Reporters smuggle knives onto 14 airline flights during Labor Day weekend
Wed Sep 4,10:46 AM ET
http://story.news.yahoo.com/news?tmpl=story&u=/ap/20020904/ap_on_re_us/airlines_smuggling_2

NEW YORK - Reporters investigating airport security were able to smuggle small knives and pepper spray through checkpoints at 11 U.S. airports during the U.S. Labor Day holiday weekend, a newspaper reported Wednesday.

The reporters carried utility knives, rubber-handled razor knives, a pocket knife, a corkscrew, razor blades and pepper spray through every airport security checkpoint they encountered, the Daily News newspaper said.

CBS News crews also tested security screeners last week, although they did not attempt to smuggle banned items through checkpoints.
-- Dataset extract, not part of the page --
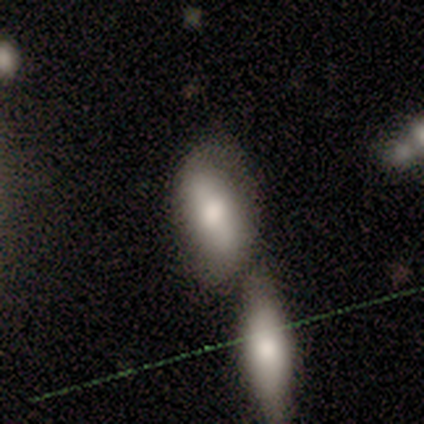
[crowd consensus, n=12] This appears to be a smooth galaxy with no disk features (67%) that is in between round and cigar-shaped (100%). Merging: none (64%).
They carried bags lined with lead to block X-rays and sailed past about 70 percent of screeners at several airports nationwide.

"They're impossible to miss, and yet they just continually let it go," said Steve Elson, who used to check security for the Federal Aviation Administration and helped with the CBS investigation.

The Daily News said guards X-rayed and hand-searched its reporters' bags, asked them to remove their shoes and checked photo identifications, but did not find the banned items.

The airports included the four at which the terrorists boarded flights on Sept. 11 last year: Newark International, Boston's Logan International, Washington Dulles International and Portland International Jetport in Maine, the News said.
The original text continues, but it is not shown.